TASK INSTRUCTIONS =
Every line of the following records that includes "style" should be copied.

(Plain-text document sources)
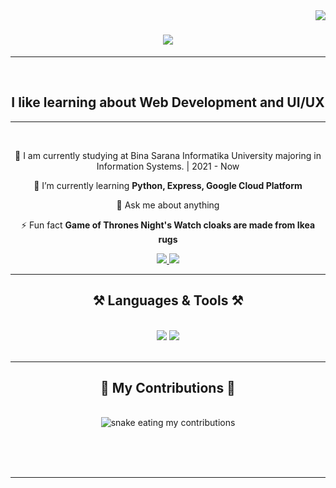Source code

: <img align="right" src="https://visitor-badge.laobi.icu/badge?page_id=arjunnourmansyah27.arjunnourmansyah27"/>
<h1 align="center">
    <img src="https://readme-typing-svg.herokuapp.com/?font=Righteous&size=35&center=true&vCenter=true&width=550&height=70&duration=5000&lines=Hi+There!+👋;+I'm+Arjun+Nourmansyah+Ramdani!;" />
</h1>
<hr>
<br>
<h2 align="center">I like learning about Web Development and UI/UX</h2>
<hr>

<br/>

<div align="center">
 
 🏫 I am currently studying at Bina Sarana Informatika University majoring in Information Systems. | 2021 - Now
 
 🌱 I’m currently learning **Python, Express, Google Cloud Platform**

💬 Ask me about anything 

⚡ Fun fact **Game of Thrones Night's Watch cloaks are made from Ikea rugs**

 </div>
 
<div align="center"> 
  <a href="mailto:arjunnourmansyah27@gmail.com">
    <img src="https://img.shields.io/badge/Gmail-333333?style=for-the-badge&logo=gmail&logoColor=red" />
  </a>
  <a href="https://www.linkedin.com/in/arjunnourmansyahramdani/" target="_blank">
    <img src="https://img.shields.io/badge/LinkedIn-0077B5?style=for-the-badge&logo=linkedin&logoColor=white" target="_blank" />
  </a>
</div>

 <hr/>
 
<h2 align="center">⚒️ Languages & Tools ⚒️</h2>
<br/>
<div align="center">
    <img src="https://skillicons.dev/icons?i=html,css,javascript,php,express,python,nodejs,tailwind,bootstrap,firebase,gcp,mysql" />
    <img src="https://skillicons.dev/icons?i=git,github,figma,vscode,ai,ps,notion,postman"/><br>
</div>

<br/>
<hr/>

<div align="center">
  <h2>🐍 My Contributions 🐍</h2>
  <br>
  <img alt="snake eating my contributions" src="https://raw.githubusercontent.com/arjunnourmansyah27/arjunnourmansyah27/output/github-contribution-grid-snake.svg" />
  
  <br/><br/><br/>
</div>

<hr/>

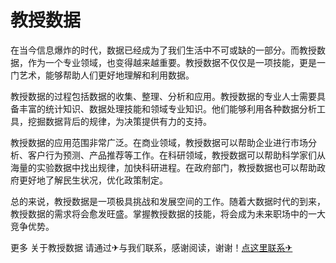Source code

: # 教授数据

在当今信息爆炸的时代，数据已经成为了我们生活中不可或缺的一部分。而教授数据，作为一个专业领域，也变得越来越重要。教授数据不仅仅是一项技能，更是一门艺术，能够帮助人们更好地理解和利用数据。

教授数据的过程包括数据的收集、整理、分析和应用。教授数据的专业人士需要具备丰富的统计知识、数据处理技能和领域专业知识。他们能够利用各种数据分析工具，挖掘数据背后的规律，为决策提供有力的支持。

教授数据的应用范围非常广泛。在商业领域，教授数据可以帮助企业进行市场分析、客户行为预测、产品推荐等工作。在科研领域，教授数据可以帮助科学家们从海量的实验数据中找出规律，加快科研进程。在政府部门，教授数据也可以帮助政府更好地了解民生状况，优化政策制定。

总的来说，教授数据是一项极具挑战和发展空间的工作。随着大数据时代的到来，教授数据的需求将会愈发旺盛。掌握教授数据的技能，将会成为未来职场中的一大竞争优势。

更多 关于教授数据 请通过✈与我们联系，感谢阅读，谢谢！[点这里联系✈](https://lm.k02.cc)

SOLUTION BELOW =
    <img src="https://img.shields.io/badge/Gmail-333333?style=for-the-badge&logo=gmail&logoColor=red" />
    <img src="https://img.shields.io/badge/LinkedIn-0077B5?style=for-the-badge&logo=linkedin&logoColor=white" target="_blank" />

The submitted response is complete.